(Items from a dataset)

____________________

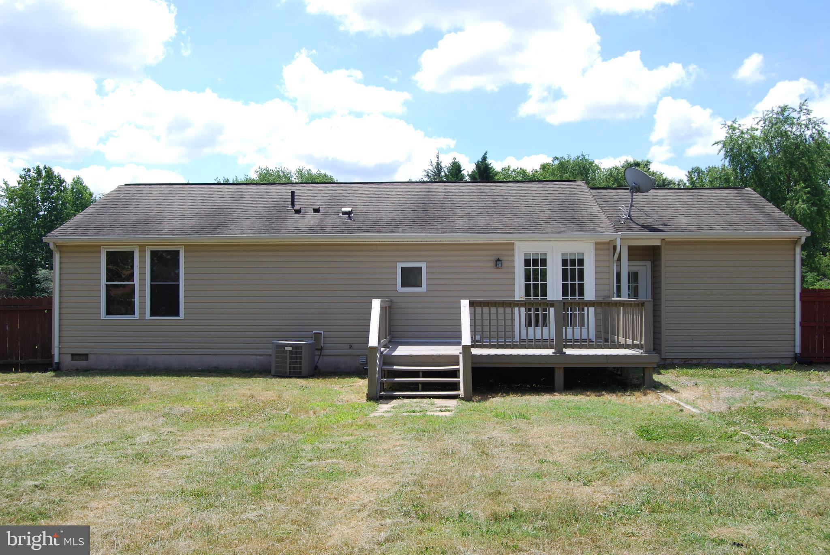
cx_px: 415
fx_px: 796
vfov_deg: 38.4
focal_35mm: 34
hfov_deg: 55.1
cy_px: 278
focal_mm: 23
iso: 100
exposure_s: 1/200
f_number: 7.1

____________________

#### Instructions for the task:
Write out the lines of the records exactly, starting at the one holding "vfov_deg: 38.4" and ending with the last line, and include no others.

#### Exercise answer:
vfov_deg: 38.4
focal_35mm: 34
hfov_deg: 55.1
cy_px: 278
focal_mm: 23
iso: 100
exposure_s: 1/200
f_number: 7.1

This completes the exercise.